Every designer has a workflow. Not every designer has documented it. Here’s my summary of the exact process I follow from the moment a problem lands on my desk to the moment developers have everything they need to build it.
Phase 1: Understand the problem
Before I open Figma, I need to understand what I’m actually solving. This means asking uncomfortable questions: What is the user trying to accomplish? What’s getting in their way? What does success look like, and for whom?
My go-to tools at this stage are unstructured notes, competitive audits, and, if I have access to users, research. Even a handful of informal conversations can completely reframe a problem. I’d rather spend an extra day here than spend two weeks designing the wrong thing.
Phase 2: Define the object model
This is a step many designers skip, and it shows in the work.
Before I think about screens, I think about objects: the nouns of the product. What are the core things the user interacts with? What relationships exist between them? What actions can be performed on each?
This is rooted in OOUX (Object-Oriented UX), and it’s one of the most valuable frameworks I’ve added to my practice. When your object model is clear, your information architecture, navigation, and component structure all follow naturally.
Phase 3: Information architecture and flows
With a clear object model, I map out the structure of the experience. Where does each object live? How does a user move between them? What are the critical user flows?
I’m not designing screens yet…I’m drawing boxes and arrows. This phase is fast and cheap, which is exactly the point. Changes at this stage cost nothing. Changes at the hi-fi prototype stage cost everything.
Phase 4: Lo-fi wireframes
Now I open Figma. But I’m still not finalizing visual designs…I’m problem-solving in low fidelity. Grayscale (or OOUX colors), rough, fast. I’m working out layout, hierarchy, and content structure before I commit to any visual decisions.
Wireframes are a thinking tool, not a deliverable. I don’t show polished wireframes to stakeholders. I use them to pressure-test my own thinking before I invest in high-fidelity visual design.
Phase 5: Visual design
This is where the design system earns its keep. With tokens, components, and guidelines already in place, visual design becomes about applying a system thoughtfully rather than making hundreds of micro-decisions from scratch.
I work at true hi-fi from this point — real copy, real components, real states. I design for every meaningful state a component or screen can be in: empty, loading, error, success, and edge cases. Designing the happy path only is one of the most common and costly mistakes in product design.
Phase 6: Prototyping
Interactive prototypes serve two purposes: testing and alignment.

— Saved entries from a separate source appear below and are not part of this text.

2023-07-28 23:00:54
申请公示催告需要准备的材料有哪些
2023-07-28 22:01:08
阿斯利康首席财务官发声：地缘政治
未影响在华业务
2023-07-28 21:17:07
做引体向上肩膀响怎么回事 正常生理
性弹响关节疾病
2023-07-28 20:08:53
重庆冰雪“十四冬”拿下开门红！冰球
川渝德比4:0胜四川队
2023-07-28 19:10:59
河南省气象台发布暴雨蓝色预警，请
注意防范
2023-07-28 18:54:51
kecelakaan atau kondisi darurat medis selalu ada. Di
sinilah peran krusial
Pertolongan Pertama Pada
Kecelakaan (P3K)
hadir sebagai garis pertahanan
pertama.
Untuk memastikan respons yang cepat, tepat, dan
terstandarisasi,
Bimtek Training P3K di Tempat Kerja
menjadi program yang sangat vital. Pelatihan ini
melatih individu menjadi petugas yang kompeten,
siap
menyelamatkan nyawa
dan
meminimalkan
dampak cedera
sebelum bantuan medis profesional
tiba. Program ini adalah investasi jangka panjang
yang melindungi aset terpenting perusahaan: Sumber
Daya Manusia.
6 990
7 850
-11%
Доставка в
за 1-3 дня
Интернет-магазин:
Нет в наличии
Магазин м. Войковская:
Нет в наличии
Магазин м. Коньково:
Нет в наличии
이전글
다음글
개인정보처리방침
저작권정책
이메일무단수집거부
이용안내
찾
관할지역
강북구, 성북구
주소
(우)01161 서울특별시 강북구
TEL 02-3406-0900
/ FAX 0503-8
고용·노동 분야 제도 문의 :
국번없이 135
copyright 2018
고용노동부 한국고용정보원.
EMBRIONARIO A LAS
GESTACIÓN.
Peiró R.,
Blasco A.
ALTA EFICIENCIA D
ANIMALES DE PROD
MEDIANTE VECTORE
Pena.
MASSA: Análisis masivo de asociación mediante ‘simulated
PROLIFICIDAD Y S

I build prototypes to validate flows with users before handoff, and to communicate interactions to developers that static screens can’t capture.
In 2026, Figma’s prototyping capabilities have made this faster than ever. For complex interactions, I’ll sometimes build a quick HTML/CSS prototype in VS Code to demonstrate something more precisely, especially for animation and motion.

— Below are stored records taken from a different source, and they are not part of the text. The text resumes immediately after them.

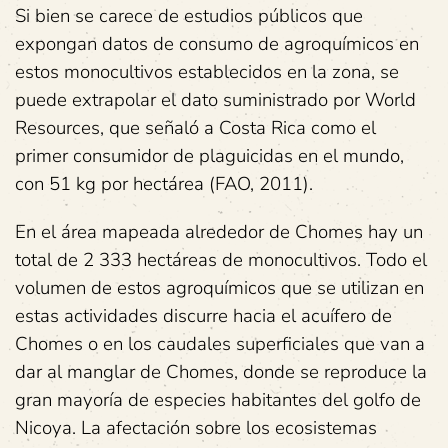
Si bien se carece de estudios públicos que
expongan datos de consumo de agroquímicos en
estos monocultivos establecidos en la zona, se
puede extrapolar el dato suministrado por World
Resources, que señaló a Costa Rica como el
primer consumidor de plaguicidas en el mundo,
con 51 kg por hectárea (FAO, 2011).
En el área mapeada alrededor de Chomes hay un
total de 2 333 hectáreas de monocultivos. Todo el
volumen de estos agroquímicos que se utilizan en
estas actividades discurre hacia el acuífero de
Chomes o en los caudales superficiales que van a
dar al manglar de Chomes, donde se reproduce la
gran mayoría de especies habitantes del golfo de
Nicoya. La afectación sobre los ecosistemas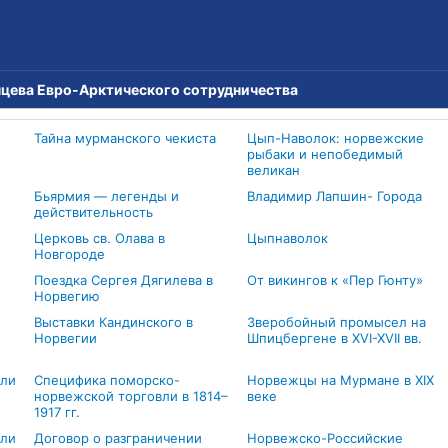
нцева Евро-Арктического сотрудничества
Тайна мурманского чекиста
Цып-Наволок: норвежские
рыбаки и непобедимый
великан
Бьярмия — легенды и
Владимир Лапшин- Города
действительность
Церковь св. Олава в
Цыпнаволок
Новгороде
Поездка Сергея Дягилева в
От викингов к «Пер Гюнту»
Норвегию
Выставки Кандинского в
Зверобойный промысел на
Норвегии
Шпицбергене в XVI-XVII вв.
вли
Специфика поморско-
Норвежцы на Мурмане в XIX
норвежской торговли в 1814–
веке
1917 гг.
али
Договор о разграничении
Норвежско-Российские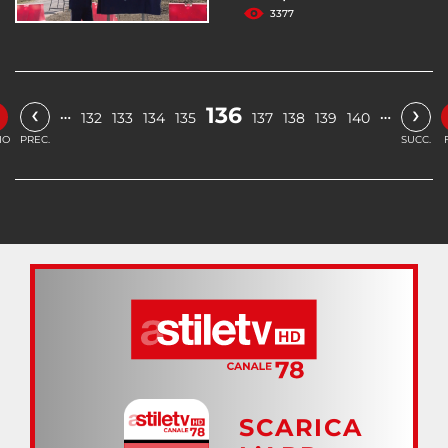
3377
‹
›
136
…
…
132
133
134
135
137
138
139
140
IO
PREC.
SUCC.
SCARICA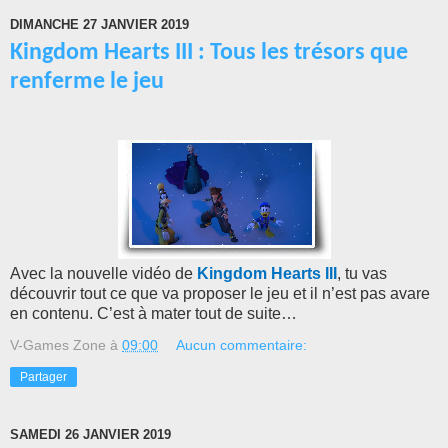
DIMANCHE 27 JANVIER 2019
Kingdom Hearts III : Tous les trésors que
renferme le jeu
Avec la nouvelle vidéo de
Kingdom Hearts III
, tu vas
découvrir tout ce que va proposer le jeu et il n’est pas avare
en contenu. C’est à mater tout de suite…
V-Games Zone
à
09:00
Aucun commentaire:
Partager
SAMEDI 26 JANVIER 2019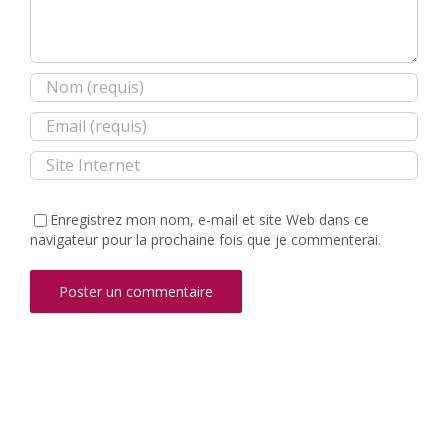
Enregistrez mon nom, e-mail et site Web dans ce
navigateur pour la prochaine fois que je commenterai.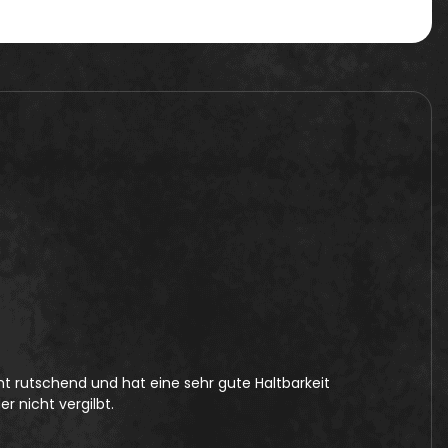
ht rutschend und hat eine sehr gute Haltbarkeit
 nicht vergilbt.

Phase 7: Accessibility review
Before anything goes to handoff, I run an accessibility pass. This means checking color contrast against WCAG standards, verifying keyboard navigation capability and focus order, reviewing component semantics, and making sure interactive elements have appropriate labels.
Accessibility isn’t a final checklist, though…ideally it’s woven into every phase. But if I had to pick one moment to do a dedicated audit, it’s here, before developers start building.
Phase 8: Handoff
A good handoff isn’t just a Figma link. It includes:
- Annotated specs: interaction notes, state documentation, edge case callouts
- Component documentation: what each component is, when to use it, what it shouldn’t do
- Asset exports: icons, images, and anything that needs to live outside Figma
- A conversation: I walk developers through the work. Questions caught in a 30-minute sync save days of back-and-forth later
The handoff isn’t the end of my involvement. I stay available through development, review builds against the designs, and flag discrepancies early. The design isn’t done until it’s shipped.
A workflow is only as good as the thinking behind it. The tools change. The phases shift. But the goal is always the same: understand the problem deeply, solve it deliberately, and hand it off clearly.